» EXCERPT PROVIDED:
■ ■ ■ ■

Duquesne University will receive a $400,000 grant to develop teacher preparation programs based on standards set by the Woodrow Wilson Foundation. Duquesne will be able to enroll 12 fellows annually during the program's three-year period. The foundation will begin recruiting fellows for the program immediately, with the first class of fellows in Pennsylvania expected to begin in the summer of 2019.
"Expanding businesses need people with STEM skills, and that starts with great teachers," said Wolf. "I commend the Woodrow Wilson National Fellowship Foundation for making Pennsylvania the sixth state with this fellowship and for its dedication to delivering a quality STEM education to our students. This fellowship is the perfect match with my PAsmart initiative that has made Pennsylvania a national leader in STEM and computer science education."
Georgia, Indiana, Michigan, New Jersey and Ohio have already introduced the Woodrow Wilson Teaching Fellowship to its colleges and universities.

■ ■ ■ ■

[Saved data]
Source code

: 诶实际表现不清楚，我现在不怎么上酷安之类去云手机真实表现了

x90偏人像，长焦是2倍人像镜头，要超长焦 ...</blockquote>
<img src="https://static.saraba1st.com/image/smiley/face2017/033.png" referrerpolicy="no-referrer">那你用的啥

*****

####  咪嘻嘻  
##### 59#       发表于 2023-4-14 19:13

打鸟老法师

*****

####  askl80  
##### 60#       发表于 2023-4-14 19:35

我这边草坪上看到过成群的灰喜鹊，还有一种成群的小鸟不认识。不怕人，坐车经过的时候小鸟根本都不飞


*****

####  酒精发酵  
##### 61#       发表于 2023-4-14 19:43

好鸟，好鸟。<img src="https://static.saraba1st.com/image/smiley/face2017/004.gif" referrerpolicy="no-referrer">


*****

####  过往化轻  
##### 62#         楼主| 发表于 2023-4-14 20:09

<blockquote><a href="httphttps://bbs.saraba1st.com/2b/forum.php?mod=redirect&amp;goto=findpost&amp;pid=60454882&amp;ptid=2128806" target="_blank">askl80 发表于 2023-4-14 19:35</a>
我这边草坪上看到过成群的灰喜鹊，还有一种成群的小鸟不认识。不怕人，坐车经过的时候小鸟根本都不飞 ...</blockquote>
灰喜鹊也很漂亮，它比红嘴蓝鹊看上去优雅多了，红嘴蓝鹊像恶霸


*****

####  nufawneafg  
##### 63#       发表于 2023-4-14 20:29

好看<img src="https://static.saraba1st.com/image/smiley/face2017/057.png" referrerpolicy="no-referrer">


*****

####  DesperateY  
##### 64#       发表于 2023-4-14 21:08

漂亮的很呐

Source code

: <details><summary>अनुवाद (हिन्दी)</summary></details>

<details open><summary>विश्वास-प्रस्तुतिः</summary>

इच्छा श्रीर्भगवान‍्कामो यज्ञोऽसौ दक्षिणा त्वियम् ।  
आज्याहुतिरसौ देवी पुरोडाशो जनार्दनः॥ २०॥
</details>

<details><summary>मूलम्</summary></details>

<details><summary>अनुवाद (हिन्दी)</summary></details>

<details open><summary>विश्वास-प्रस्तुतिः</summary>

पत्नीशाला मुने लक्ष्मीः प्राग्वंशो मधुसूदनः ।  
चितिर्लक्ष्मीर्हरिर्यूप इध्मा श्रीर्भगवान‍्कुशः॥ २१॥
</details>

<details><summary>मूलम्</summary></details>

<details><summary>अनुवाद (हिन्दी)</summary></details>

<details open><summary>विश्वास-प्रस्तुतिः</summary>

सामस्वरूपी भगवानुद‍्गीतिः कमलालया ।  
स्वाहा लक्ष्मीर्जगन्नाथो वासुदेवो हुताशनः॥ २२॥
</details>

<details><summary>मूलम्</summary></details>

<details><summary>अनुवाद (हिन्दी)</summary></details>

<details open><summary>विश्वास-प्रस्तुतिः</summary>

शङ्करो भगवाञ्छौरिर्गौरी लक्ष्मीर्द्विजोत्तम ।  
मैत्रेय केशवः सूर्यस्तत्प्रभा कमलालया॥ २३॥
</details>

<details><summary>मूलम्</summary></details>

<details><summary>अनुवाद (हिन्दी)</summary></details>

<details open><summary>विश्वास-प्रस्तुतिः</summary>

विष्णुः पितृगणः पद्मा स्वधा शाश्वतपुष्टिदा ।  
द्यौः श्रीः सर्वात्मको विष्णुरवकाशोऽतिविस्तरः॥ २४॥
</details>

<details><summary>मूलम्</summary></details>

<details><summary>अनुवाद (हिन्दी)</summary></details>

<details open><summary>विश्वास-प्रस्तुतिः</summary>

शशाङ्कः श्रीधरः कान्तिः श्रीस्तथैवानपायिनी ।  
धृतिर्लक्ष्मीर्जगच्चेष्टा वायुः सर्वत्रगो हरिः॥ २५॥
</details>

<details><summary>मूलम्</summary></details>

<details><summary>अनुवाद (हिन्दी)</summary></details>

■ ■ ■ ■

» EXERCISE REQUIREMENTS:
1 > Write out everything in the fellowship announcement from "Duquesne University will" down to "summer of 2019.".
2 > According to the fellowship announcement, how many fellows will Duquesne be able to enroll each year?
Answer using only the fellowship announcement.

» ANSWER LIST:
1 >
Duquesne University will receive a $400,000 grant to develop teacher preparation programs based on standards set by the Woodrow Wilson Foundation. Duquesne will be able to enroll 12 fellows annually during the program's three-year period. The foundation will begin recruiting fellows for the program immediately, with the first class of fellows in Pennsylvania expected to begin in the summer of 2019.

2 > 12 fellows